I don’t know if we’ll get there soon. But I keep hoping that one day, when two people meet at an aperitivo to talk about their careers, having or not having children will be as irrelevant as preferring tea to coffee. A personal characteristic, not a determining factor for professional success.
Maybe it’s naive to think so. But if there’s a sector that should be capable of imagining and building different futures, it should be this one.
Key takeaways
The ‘spectre of motherhood’ penalises women in STEM even before they become mothers: it’s enough that bosses think they might.
Men incur the career penalty only when visibly involved in caregiving—signalling that care remains implicitly women’s work regardless of leave on paper.
Tensions between parents and non-parents aren’t the problem: they’re the effect of systems demanding too much from everyone and pitting them against each other to hide structural overload.
Questions & answers
Why is work-life balance in tech an illusion?
Because tech is built to be always-on: Slack, night deploys, distributed time zones, urgency culture, output-tied incentives. “Balance” presupposes two separable spheres (work and life) that the sector has made systemically inseparable. Talking about balance as if good personal organisation were enough is offloading a structural problem onto the individual.
Who benefits from the work-life balance myth?
Companies. If exhaustion is a personal time-management problem, the responsibility lies with the individual who can’t organise—not with the organisational model that demands seven hours of meetings a day. The corporate self-help vocabulary (“resilience”, “mindfulness”, “time management”) is elegant but performs a precise function: privatising the cost of a system that doesn’t hold up.
What separates good time organisation from a structural problem?
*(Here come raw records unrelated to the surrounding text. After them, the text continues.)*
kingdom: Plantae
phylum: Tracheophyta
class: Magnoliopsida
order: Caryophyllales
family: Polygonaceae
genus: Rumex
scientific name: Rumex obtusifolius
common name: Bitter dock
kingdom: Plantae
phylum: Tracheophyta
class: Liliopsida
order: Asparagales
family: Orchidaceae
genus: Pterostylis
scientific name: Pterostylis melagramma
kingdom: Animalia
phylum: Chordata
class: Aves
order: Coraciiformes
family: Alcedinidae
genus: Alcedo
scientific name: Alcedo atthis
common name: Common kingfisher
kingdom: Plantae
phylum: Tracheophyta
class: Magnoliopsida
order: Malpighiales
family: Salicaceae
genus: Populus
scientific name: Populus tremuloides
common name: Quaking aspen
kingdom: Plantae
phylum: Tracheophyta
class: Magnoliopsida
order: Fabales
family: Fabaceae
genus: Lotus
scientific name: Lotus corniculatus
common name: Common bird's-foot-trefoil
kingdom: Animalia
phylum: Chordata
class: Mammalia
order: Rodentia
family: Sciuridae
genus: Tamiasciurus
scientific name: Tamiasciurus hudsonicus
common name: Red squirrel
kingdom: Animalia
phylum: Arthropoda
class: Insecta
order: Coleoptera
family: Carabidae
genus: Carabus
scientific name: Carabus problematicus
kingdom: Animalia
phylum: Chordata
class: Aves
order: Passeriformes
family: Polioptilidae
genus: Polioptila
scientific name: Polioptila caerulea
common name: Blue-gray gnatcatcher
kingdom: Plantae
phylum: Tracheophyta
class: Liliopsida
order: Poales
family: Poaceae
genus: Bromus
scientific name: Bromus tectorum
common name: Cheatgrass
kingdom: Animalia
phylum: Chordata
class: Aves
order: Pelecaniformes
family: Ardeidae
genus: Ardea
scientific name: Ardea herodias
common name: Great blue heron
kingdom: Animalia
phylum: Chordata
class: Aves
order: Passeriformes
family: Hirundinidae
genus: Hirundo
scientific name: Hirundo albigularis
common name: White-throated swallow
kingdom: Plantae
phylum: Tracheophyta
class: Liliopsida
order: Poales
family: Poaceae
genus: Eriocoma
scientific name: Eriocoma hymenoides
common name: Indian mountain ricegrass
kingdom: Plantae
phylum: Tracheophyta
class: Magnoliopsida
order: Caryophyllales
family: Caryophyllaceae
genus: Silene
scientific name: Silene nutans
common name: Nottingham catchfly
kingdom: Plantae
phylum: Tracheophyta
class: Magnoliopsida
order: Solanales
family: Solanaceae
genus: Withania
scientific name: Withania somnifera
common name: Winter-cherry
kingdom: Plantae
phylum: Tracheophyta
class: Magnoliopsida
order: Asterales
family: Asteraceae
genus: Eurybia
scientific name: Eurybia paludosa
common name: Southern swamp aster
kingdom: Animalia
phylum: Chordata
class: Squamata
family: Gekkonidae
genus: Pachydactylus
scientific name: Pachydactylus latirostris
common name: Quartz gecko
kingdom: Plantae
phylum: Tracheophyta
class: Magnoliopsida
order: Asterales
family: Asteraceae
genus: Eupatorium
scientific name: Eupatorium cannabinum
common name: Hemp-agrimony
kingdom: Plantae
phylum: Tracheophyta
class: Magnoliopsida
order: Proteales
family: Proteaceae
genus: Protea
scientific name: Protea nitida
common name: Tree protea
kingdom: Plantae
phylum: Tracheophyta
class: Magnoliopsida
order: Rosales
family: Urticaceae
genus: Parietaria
A simple test: if your team’s best people, the most organised and motivated, are exhausted—it isn’t an organisation problem. It’s the system. If the proposed solution is a wellbeing workshop instead of a workload review, you’re looking at image management, not problem management.
What actually works, then?
Less, done better. Calendars with default protected blocks, meetings with an agenda or cancelled, realistic deadlines that don’t require systematic heroics. Incentives tied to result quality, not hours. Leadership that models the behaviour—if the CTO writes at 11 p.m. on Friday, no motivational speech will convince the team it’s healthy not to.